## WORK ORDER
Scan the records for lines with the word "pembe", and copy every such line.

Stored data entries:
/---

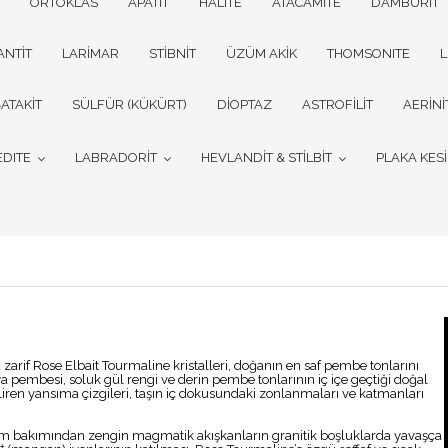
ORTOKLAS
APATİT
HALITE
ATACAMİTE
DAMBURİT
ANTİT
LARİMAR
STİBNİT
ÜZÜM AKİK
THOMSONITE
L
ATAKİT
SÜLFÜR (KÜKÜRT)
DİOPTAZ
ASTROFİLİT
AERİNİ
EDITE
LABRADORİT
HEVLANDİT & STİLBİT
PLAKA KES
arif Rose Elbait Tourmaline kristalleri, doğanın en saf pembe tonlarını
ya pembesi, soluk gül rengi ve derin pembe tonlarının iç içe geçtiği doğal
liren yansıma çizgileri, taşın iç dokusundaki zonlanmaları ve katmanları
um bakımından zengin magmatik akışkanların granitik boşluklarda yavaşça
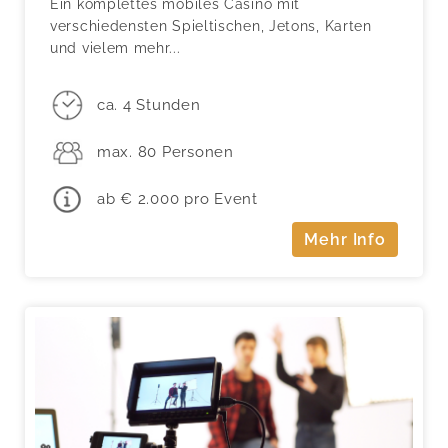
Ein komplettes mobiles Casino mit
verschiedensten Spieltischen, Jetons, Karten
und vielem mehr...
ca. 4 Stunden
max. 80 Personen
ab € 2.000 pro Event
Mehr Info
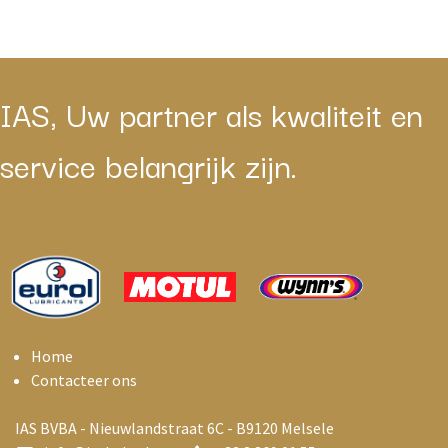
IAS, Uw partner als kwaliteit en
service belangrijk zijn.
Home
Contacteer ons
IAS BVBA - Nieuwlandstraat 6C - B9120 Melsele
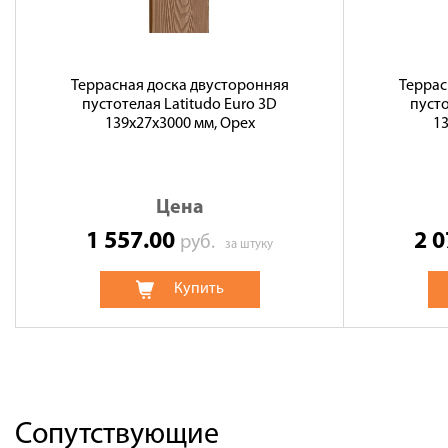
Террасная доска двусторонняя
Террас
пустотелая Latitudo Euro 3D
пусто
139х27х3000 мм, Орех
13
Цена
1 557.00
2 
руб.
за штуку
Купить
Сопутствующие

\---

## OUTPUT BELOW
arif Rose Elbait Tourmaline kristalleri, doğanın en saf pembe tonlarını
ya pembesi, soluk gül rengi ve derin pembe tonlarının iç içe geçtiği doğal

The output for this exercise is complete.